At this point, it is also obvious that inspections are far more intense than platform-based code reviews and that they produce more interesting feedback. Like with pair programming, management may object to the seemingly high cost of spending a good portion of a team’s time on mutual code inspections. The discussion with management has to address the same elements as the ones for pair programming and must use the same managerial language. Although formal code reviews come with large, measurable, and reproducible advantages concerning error discovery—see readings below—it is not obvious that informal inspections have the same attributes. Even if they do, it is also well-known that management rarely reacts to data gathered elsewhere; the goal has to be to “sneak” mutual code inspections into the process and then to point to successes.

Readings

The following articles are about formal inspections, which differ in some ways from the code inspection described here. They are even more labor-intense than the ones presented here. In turn, they come with a high pay-off in terms of error detection. Reading some of the original literature may help clarify how much in-person inspections can accomplish and how to inject them into existing organizations.

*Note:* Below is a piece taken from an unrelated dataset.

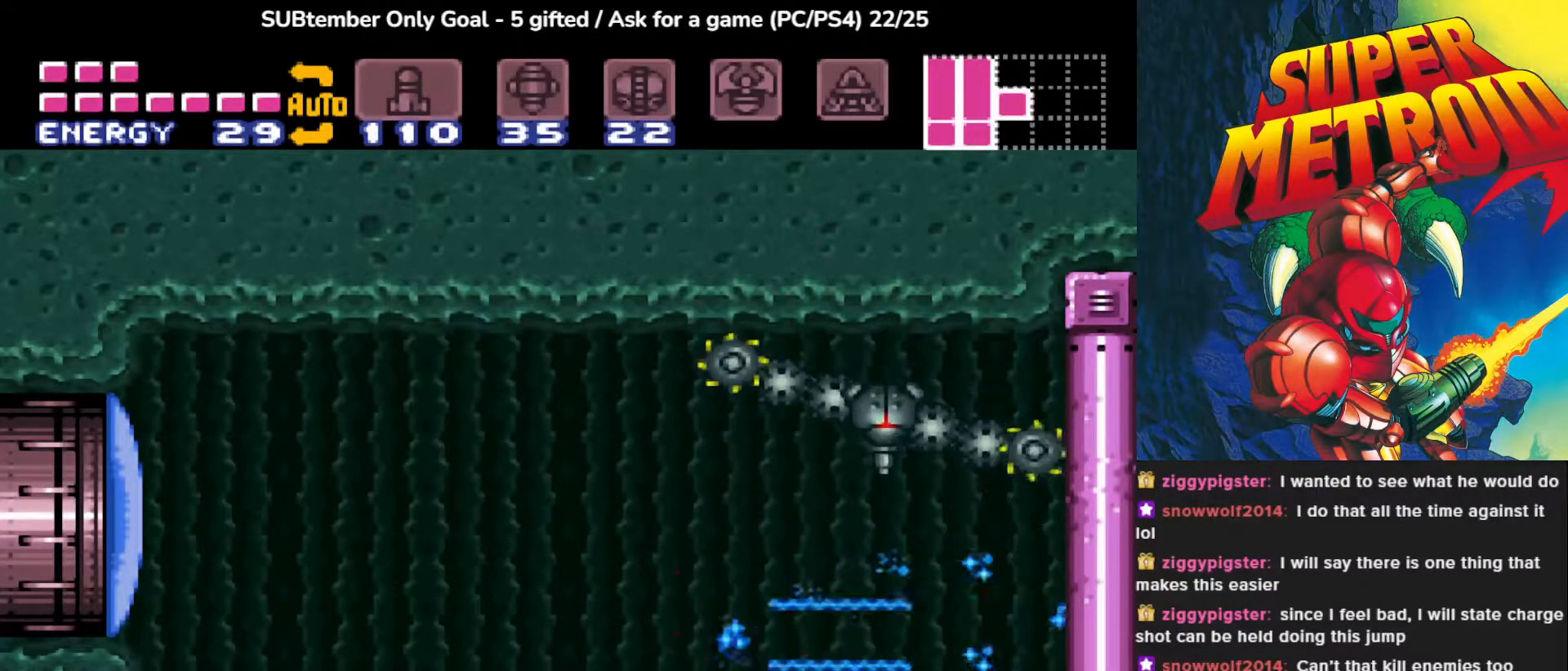
{"buttons": [], "events": []}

Michael E. Fagan. Advances in software inspection. IEEE Transactions on Software Engineering. 12(7). 1986.—Code inspections are the brain child of Michael Fagan from IBM. He started investigating the idea in the 1970s and reported on his progress in several papers. This one is the most substantial report from this period.

Glen W. Russel. Experience with inspection in ultralarge-scale development. In IEEE Software 8(1). 1991.—This magazine article presents the interesting claims that (1) code inspections may save up to 33 hours of developer time per bug found and (2) code inspections find twice as many bugs as integration testing. Both claims have to be understood in the specific context of this experience (telecom switches, understanding of software development processes). The article also comes with extensive hints on how to introduce formal code inspections into a reluctant organization, ideas that probably apply to all forms of code inspection.

Edward F. Weller. Lessons from three years of inspection data. In IEEE Software. 10(9).—Weller’s article reports on experiences similar to those from Russel, but for a different context. The goal is again to inform readers how to manage their managers.

NASA Office of Safety and Mission Assurance. Software Formal Inspections Guidebook. Technical Report OFFICE NASA-GB-A302.—NASA has a large stake in getting all software correct: unmanned missions cost billions of dollars and for manned missions, lives depend on software as much as the surrounding hardware. This report is one of their first comprehensive guide on code inspections, though the agency and its contractors has had a long history of working in groups on mission software.